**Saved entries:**
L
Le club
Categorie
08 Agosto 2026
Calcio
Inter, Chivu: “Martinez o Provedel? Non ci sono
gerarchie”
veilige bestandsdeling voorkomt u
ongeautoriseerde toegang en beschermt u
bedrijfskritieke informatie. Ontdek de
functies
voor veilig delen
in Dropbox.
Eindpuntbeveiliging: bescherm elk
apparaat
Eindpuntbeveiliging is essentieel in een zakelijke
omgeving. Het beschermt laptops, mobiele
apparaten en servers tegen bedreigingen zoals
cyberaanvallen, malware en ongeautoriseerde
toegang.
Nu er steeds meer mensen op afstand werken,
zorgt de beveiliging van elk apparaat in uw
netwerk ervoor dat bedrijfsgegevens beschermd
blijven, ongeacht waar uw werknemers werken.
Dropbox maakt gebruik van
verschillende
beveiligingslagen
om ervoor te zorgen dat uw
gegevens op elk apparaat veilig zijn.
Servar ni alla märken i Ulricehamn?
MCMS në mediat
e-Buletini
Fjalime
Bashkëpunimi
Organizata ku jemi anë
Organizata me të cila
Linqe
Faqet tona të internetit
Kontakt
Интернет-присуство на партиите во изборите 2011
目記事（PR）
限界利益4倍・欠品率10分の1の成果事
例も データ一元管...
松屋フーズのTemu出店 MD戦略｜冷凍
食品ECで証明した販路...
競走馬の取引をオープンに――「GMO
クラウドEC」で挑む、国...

* * *

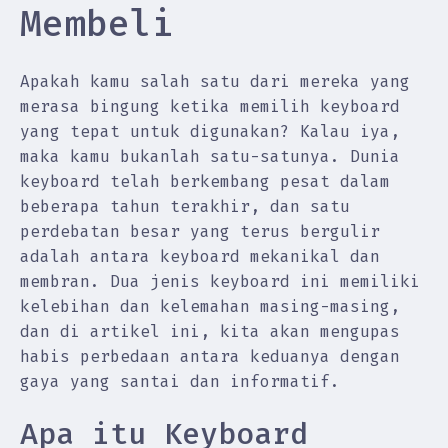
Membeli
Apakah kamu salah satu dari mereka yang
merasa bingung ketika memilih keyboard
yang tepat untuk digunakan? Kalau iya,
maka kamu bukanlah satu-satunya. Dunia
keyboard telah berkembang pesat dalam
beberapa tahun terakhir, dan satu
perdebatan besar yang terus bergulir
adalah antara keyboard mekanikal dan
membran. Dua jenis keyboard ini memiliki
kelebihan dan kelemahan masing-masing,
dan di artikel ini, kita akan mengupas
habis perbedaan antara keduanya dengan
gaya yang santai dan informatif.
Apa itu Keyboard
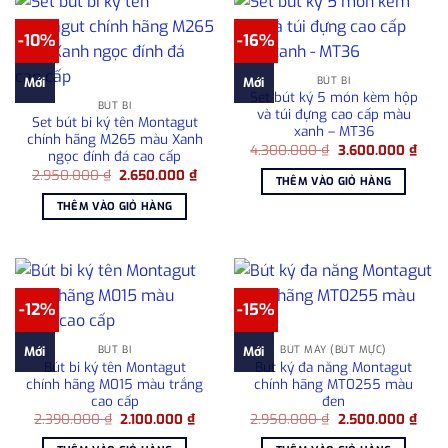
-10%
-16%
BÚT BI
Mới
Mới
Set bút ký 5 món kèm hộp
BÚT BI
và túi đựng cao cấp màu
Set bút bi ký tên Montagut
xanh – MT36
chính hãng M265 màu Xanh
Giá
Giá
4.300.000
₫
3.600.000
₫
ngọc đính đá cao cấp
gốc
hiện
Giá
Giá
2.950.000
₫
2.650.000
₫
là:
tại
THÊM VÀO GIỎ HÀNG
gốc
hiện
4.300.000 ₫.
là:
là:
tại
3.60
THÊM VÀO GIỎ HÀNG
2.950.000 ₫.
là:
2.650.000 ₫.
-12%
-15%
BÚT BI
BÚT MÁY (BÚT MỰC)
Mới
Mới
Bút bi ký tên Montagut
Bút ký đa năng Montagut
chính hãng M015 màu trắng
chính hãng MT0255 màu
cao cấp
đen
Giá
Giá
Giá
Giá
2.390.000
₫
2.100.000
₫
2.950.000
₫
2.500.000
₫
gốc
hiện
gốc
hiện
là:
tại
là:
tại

**Work request:** Determine the number of lines in the data that contain "ongeautoriseerde" as a word or string, and state only that number.

**Written solution:** 2